--- EXERCISE INPUTS ---

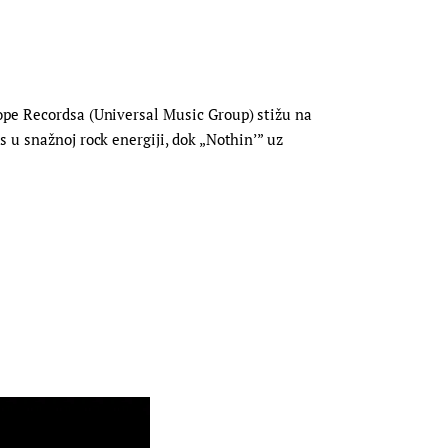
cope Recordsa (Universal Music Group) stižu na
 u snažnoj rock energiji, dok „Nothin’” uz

---
--- EXERCISE INPUTS ---

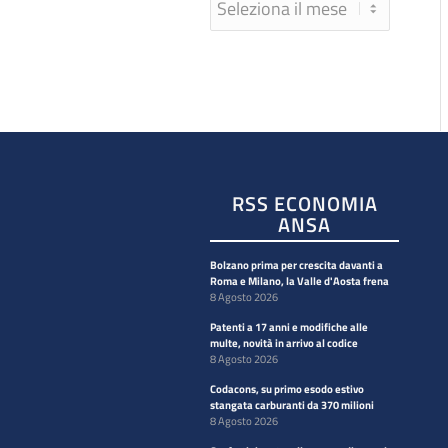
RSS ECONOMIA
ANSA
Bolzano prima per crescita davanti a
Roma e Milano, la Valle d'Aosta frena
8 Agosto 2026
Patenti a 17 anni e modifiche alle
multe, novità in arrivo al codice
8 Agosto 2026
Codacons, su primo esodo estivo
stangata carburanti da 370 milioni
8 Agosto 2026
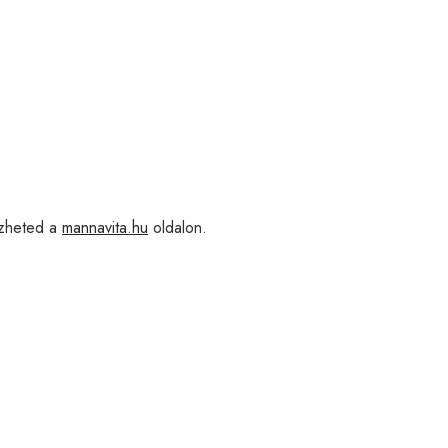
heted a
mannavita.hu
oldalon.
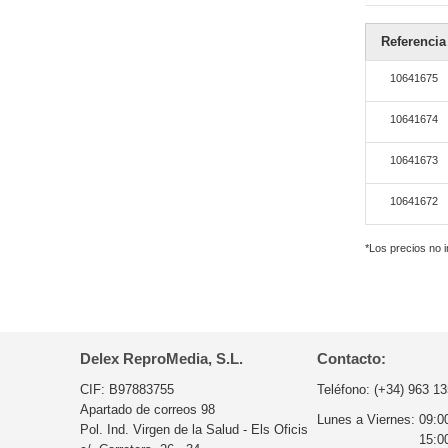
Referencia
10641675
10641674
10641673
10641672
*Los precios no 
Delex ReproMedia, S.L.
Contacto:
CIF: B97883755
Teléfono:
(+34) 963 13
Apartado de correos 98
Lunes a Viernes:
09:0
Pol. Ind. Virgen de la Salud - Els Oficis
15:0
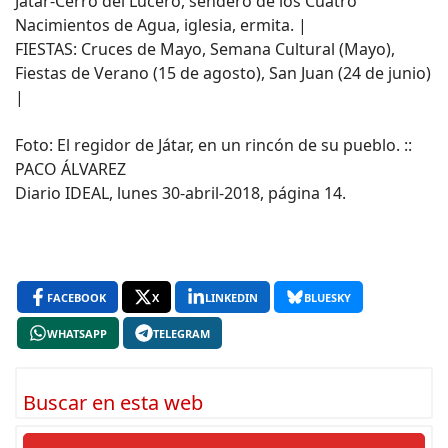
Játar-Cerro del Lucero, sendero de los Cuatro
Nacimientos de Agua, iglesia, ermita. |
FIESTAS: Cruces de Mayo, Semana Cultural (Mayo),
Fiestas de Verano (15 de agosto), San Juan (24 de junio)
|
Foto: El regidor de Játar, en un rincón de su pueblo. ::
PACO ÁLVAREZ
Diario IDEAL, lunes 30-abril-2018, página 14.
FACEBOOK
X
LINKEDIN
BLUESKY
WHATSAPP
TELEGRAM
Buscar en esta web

---

Write down exactly what the lines above say, from the line holding "Delex ReproMedia, S.L." through the line holding "PACO ÁLVAREZ", and nothing more. Do not copy the pictures.

» RESULT OF THIS TASK:
Delex ReproMedia, S.L.
Contacto:
CIF: B97883755
Teléfono:
(+34) 963 13
Apartado de correos 98
Lunes a Viernes:
09:0
Pol. Ind. Virgen de la Salud - Els Oficis
15:0
Játar-Cerro del Lucero, sendero de los Cuatro
Nacimientos de Agua, iglesia, ermita. |
FIESTAS: Cruces de Mayo, Semana Cultural (Mayo),
Fiestas de Verano (15 de agosto), San Juan (24 de junio)
|
Foto: El regidor de Játar, en un rincón de su pueblo. ::
PACO ÁLVAREZ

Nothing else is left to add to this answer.